SRP and DIP are *semantic* properties; statically they are only approximated by proxy
metrics (size, coupling, LCOM). NDepend and ArchUnit give an approximation; the real
"this class does two things" judgement comes from **review — human or LLM**. The
CodeRabbit + Codex layer we already run on every PR is precisely that missing tier, so
that slice is already being built, not bought.

## Starting order (≈ a day's work, ~80 % of the value)
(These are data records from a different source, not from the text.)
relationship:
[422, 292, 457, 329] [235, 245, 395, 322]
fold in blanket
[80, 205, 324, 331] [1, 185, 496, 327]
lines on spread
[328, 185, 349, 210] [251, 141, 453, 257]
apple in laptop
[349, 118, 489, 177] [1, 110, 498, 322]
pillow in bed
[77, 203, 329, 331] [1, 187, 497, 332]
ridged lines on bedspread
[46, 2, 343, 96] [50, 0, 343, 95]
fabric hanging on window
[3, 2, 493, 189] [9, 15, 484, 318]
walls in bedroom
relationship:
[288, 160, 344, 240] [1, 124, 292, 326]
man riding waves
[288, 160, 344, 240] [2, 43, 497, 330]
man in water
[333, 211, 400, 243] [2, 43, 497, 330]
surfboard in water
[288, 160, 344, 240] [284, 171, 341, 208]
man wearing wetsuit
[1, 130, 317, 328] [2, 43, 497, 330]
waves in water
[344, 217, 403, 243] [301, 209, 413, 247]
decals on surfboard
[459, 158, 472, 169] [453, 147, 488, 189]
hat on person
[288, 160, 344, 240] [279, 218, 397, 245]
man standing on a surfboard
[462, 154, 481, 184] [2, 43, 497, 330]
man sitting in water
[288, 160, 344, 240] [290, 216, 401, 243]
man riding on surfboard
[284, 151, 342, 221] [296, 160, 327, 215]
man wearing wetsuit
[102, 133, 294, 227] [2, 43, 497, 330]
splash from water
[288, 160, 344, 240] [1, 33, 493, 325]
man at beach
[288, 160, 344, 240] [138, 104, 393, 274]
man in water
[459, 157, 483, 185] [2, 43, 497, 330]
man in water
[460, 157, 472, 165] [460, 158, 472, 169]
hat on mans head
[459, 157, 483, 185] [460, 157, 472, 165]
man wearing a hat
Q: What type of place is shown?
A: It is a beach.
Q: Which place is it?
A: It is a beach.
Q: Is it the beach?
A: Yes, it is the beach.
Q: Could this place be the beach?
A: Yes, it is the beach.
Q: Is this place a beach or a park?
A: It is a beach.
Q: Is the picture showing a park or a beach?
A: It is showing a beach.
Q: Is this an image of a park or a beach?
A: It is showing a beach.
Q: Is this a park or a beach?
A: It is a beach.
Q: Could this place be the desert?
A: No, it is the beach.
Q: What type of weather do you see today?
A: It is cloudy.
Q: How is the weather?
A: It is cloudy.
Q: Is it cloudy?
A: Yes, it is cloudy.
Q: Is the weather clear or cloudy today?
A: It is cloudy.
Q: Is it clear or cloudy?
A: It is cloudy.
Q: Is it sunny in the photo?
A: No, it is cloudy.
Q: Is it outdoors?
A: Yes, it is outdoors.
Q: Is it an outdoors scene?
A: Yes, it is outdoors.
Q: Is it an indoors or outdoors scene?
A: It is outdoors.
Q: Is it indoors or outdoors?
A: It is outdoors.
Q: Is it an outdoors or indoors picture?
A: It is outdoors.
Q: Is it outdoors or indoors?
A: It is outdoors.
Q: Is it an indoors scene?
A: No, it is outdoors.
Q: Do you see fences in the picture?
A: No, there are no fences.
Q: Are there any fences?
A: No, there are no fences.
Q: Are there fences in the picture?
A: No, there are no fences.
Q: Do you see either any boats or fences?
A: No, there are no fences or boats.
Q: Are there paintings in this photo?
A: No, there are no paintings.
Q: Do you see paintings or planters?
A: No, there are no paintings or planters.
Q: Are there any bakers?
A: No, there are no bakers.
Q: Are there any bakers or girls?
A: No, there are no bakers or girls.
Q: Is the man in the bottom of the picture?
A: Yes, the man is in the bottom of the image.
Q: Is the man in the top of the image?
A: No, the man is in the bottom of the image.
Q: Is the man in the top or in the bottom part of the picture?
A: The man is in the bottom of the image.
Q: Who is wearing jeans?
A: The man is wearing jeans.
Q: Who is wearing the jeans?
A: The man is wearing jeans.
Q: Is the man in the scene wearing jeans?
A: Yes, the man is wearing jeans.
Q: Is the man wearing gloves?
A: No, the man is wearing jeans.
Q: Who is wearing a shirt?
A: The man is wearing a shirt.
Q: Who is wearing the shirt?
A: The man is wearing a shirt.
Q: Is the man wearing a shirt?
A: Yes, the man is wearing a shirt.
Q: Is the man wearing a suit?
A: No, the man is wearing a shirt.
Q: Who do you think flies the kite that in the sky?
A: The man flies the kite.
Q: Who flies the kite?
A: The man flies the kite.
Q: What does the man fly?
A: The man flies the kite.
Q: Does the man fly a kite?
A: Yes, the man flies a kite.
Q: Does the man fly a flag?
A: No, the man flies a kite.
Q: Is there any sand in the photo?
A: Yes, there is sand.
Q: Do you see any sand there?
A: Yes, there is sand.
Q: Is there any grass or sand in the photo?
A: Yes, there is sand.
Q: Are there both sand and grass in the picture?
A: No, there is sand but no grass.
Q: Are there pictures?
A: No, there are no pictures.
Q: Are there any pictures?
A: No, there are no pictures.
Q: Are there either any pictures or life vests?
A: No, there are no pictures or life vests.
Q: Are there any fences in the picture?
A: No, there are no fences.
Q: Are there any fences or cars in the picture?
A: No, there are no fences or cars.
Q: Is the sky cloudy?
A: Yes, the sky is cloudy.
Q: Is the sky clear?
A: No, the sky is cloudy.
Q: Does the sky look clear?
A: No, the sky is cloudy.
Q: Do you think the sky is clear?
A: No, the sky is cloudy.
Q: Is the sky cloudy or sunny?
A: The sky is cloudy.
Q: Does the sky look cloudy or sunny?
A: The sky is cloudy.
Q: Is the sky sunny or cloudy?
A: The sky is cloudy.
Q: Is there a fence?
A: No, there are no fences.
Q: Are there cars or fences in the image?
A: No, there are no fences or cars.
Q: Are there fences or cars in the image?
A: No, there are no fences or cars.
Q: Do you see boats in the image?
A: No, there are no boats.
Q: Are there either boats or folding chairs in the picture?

1. **IDisposableAnalyzers + VSTHRD** in the WPF app — a direct hit on the ownership
theme.
2. **clippy `[workspace.lints]` + `cargo-deny`** in the Rust workspace.
3. **import-linter** in ownlang.
4. **CodeQL** in Actions across all public repos.

Then take **NDepend** on trial and run it once over the enterprise solution — the
main-sequence diagram on a legacy codebase is an experience after which people either
refactor or drink (occasionally both). Everything else is applied on the ratchet.